And thank you for all your help Peter, I know you have done a lot of work in the background.
We just hope that we can convince VA to squeeze one or two more veterans into the spare seats on that 757 ... somewhere between 30 and 50 of them?!
I understand that VA is wary of setting a precedent, however am I correct in believing that the heavy bomber veterans are a little different to the other branches in that they were effectively supplied by the RNZAF as individuals into crews of mixed nationalities? In other words their fighting unit (crew) was never RNZAF-only? That is the point I would like to push, that by having a RNZAF-only rule, you draw a line through every crew. And those crews are now represented by only a very few individuals left, some of whom became New Zealanders by choice.

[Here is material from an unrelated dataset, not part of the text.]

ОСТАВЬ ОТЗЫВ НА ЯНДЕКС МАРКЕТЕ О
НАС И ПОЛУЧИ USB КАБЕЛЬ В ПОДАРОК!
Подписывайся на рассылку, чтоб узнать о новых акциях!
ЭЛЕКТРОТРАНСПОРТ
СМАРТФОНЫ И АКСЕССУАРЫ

Yes you are quite right. In the standard seven man crew , all Flight Engineers were RAF with very few exceptions , joining the other six at Heavy Conversion Units. There were some all Kiwi six man crews coming from OTU training onto the HCU but even this was a bit rare. 75 squadron had the most concentrated grouping of Kiwis naturally but Brits and Canadians were there in numbers too. Most of our RAF members are ex F/E who obviously enjoyed the Kiwi mix and decided to come over after the war, there are a dozen at most, still with us. Lets hope that Doug and the others who wish to go do make it..

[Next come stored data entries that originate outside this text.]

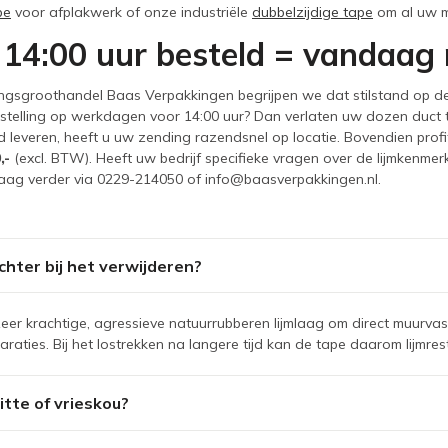
pe
voor afplakwerk of onze industriële
dubbelzijdige tape
om al uw ma
 14:00 uur besteld = vandaag
ingsgroothandel Baas Verpakkingen begrijpen we dat stilstand op de 
estelling op werkdagen voor 14:00 uur? Dan verlaten uw dozen duct
d leveren, heeft u uw zending razendsnel op locatie. Bovendien prof
,-
(excl. BTW). Heeft uw bedrijf specifieke vragen over de lijmkenm
raag verder via 0229-214050 of info@baasverpakkingen.nl.
achter bij het verwijderen?
eer krachtige, agressieve natuurrubberen lijmlaag om direct muurvas
ties. Bij het lostrekken na langere tijd kan de tape daarom lijmres
tte of vrieskou?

PJW don't forget we had Aussies and Indians too. 75 were a very ecletic mix. It would be really great if Doug could come over and come to the reunion too. Is it worth appealing to one of the airlines? Cathay Pacific or Air NZ? It would be very good PR for them. The UK government are not helping the veterans to get to this in the UK let alone those who are from overseas climes. Just to let you know that Bomber Command Assn have stated in their letter notifying people who have tickets (yeeha I am one!) that the London Taxi Co (black cabs) will transport FOC any veteran, widow or sibling from any of the mainline stations to the memorial. Thumbs up to them! Dee
In remembrance of Sgt Edgar Harvey who died in December 1942 with the rest of the crew.